Allogene Therapeutics (ALLO) Study result summary

Interim efficacy results

• Cema-cel achieved a 58.3% MRD clearance rate at Day 45 versus 16.7% for observation, a 41.6% absolute difference, surpassing the clinically meaningful benchmark of 25-30%.

• Median plasma ctDNA decreased by 97.7% in the cema-cel arm at Day 45, while the observation arm saw a 26.6% median increase.

• Early MRD clearance supports cema-cel as a novel strategy for high-risk LBCL post first-line therapy.

• The majority of patients had high-risk disease features, with the cema-cel arm showing numerically more advanced disease.

• Both arms had similar rates of partial remission and use of high-intensity first-line regimens.

Safety and tolerability

• No cases of CRS, ICANS, GVHD, or treatment-related serious adverse events were observed in the cema-cel arm.

• Most cema-cel patients were managed entirely in outpatient settings, with only two brief hospitalizations unrelated to treatment.

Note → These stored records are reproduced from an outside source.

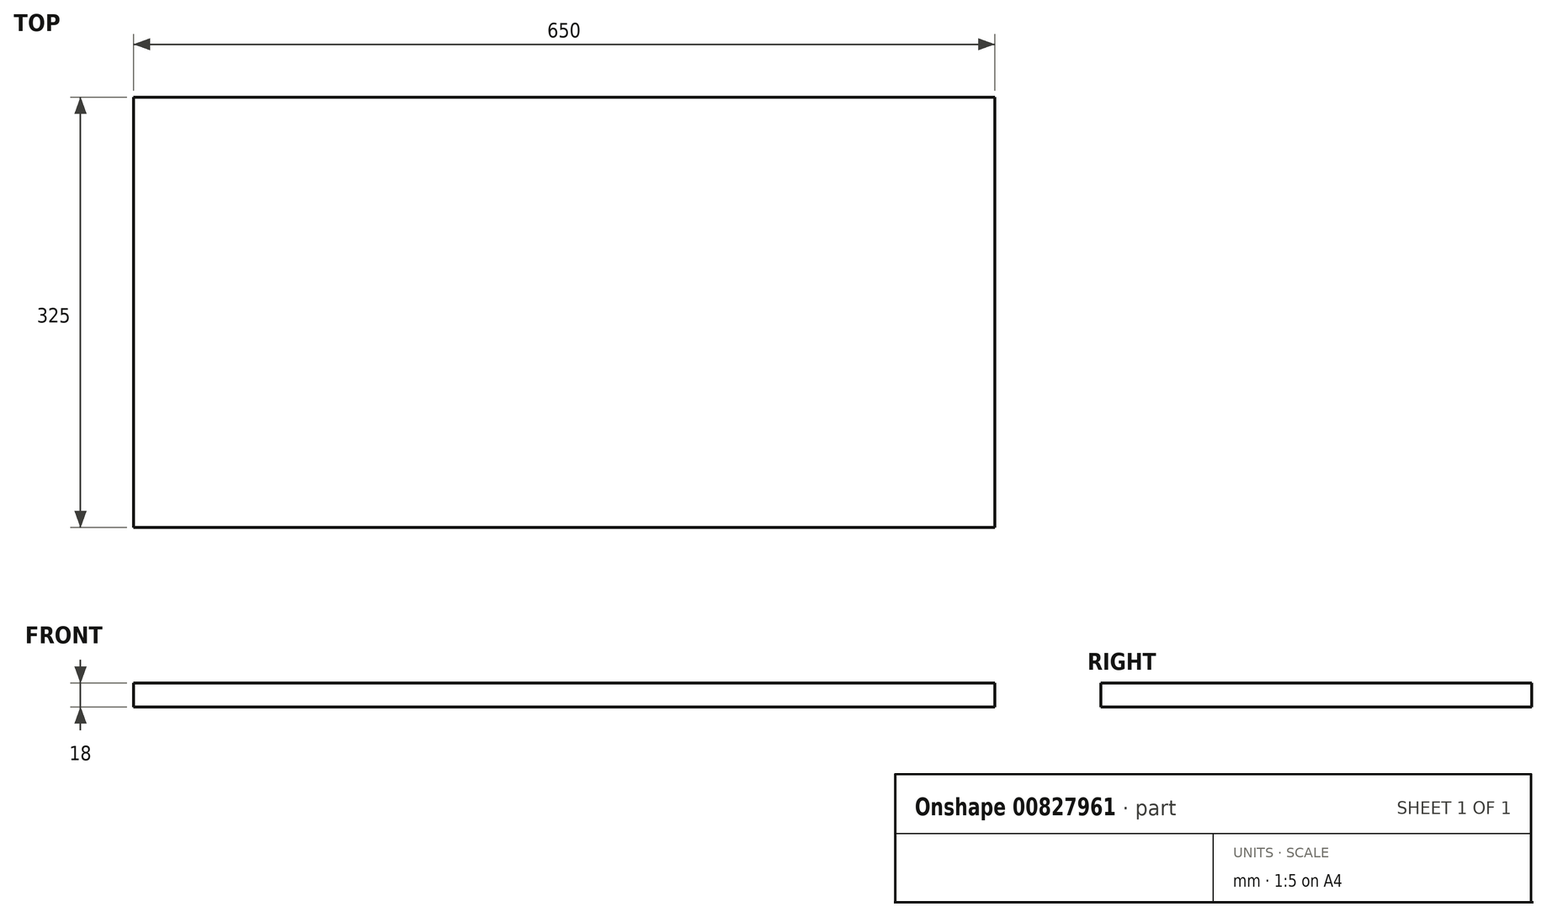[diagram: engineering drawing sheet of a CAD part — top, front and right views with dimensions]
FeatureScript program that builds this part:
annotation { "Feature Type Name" : "Feature", "Feature Type Description" : "" }
export const myFeature = defineFeature(function(context is Context, id is Id, definition is map)
    precondition{}
    {
        {
            var Q0;
            Q0=qCreatedBy(makeId("Top.planeOp"),FACE);
            var sketch = newSketch(context, id + "F0", { "sketchPlane" : qUnion([Q0])});
            skLineSegment(sketch, "E0.bottom", {"start": v(-325, 162.5) * mm, "end": v(325, 162.5) * mm});
            skLineSegment(sketch, "E0.top", {"start": v(-325, -162.5) * mm, "end": v(325, -162.5) * mm});
            skLineSegment(sketch, "E0.left", {"start": v(-325, 162.5) * mm, "end": v(-325, -162.5) * mm});
            skLineSegment(sketch, "E0.right", {"start": v(325, 162.5) * mm, "end": v(325, -162.5) * mm});
            skPoint(sketch, "E0.middle", {"position": v(0, 0) * mm});
            skSolve(sketch);
        }
        {
            var Q0;
            Q0=makeQuery(id+"F0.imprint","IMPRINT",FACE,{"disambiguationData":[TD([[makeQuery(id+"F0.imprint","IMPRINT",EDGE,{"derivedFrom":sQuery(id+"F0.wireOp",EDGE,"E0.bottom")}),-1.0]])]});
            extrude(context, id + "F1", {"entities" : qUnion([Q0]), "depth" : 18 * mm, "offsetDistance" : 25 * mm});
        }
    });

• Low-grade infections and neurologic events were observed, with no grade ≥3 events in the cema-cel arm.

Study design and patient access

• ALPHA3 is an open-label, randomized phase II trial enrolling ~220 LBCL patients in CR/PR at end of 1L therapy with MRD positivity, randomized 1:1 to cema-cel or observation.

• The study is being conducted at over 60 sites, with about 33% of screening and infusions in community centers, including sites new to CAR T therapy.

• Cema-cel is administered as a single dose following lymphodepletion, with MRD samples collected at multiple timepoints.

• Interim futility analysis included 24 patients (12 per arm) with MRD assessed at Day 45.

• The trial is powered to detect a 50% reduction in risk of disease progression, new anti-lymphoma treatment, or death, with event-free survival as the primary endpoint.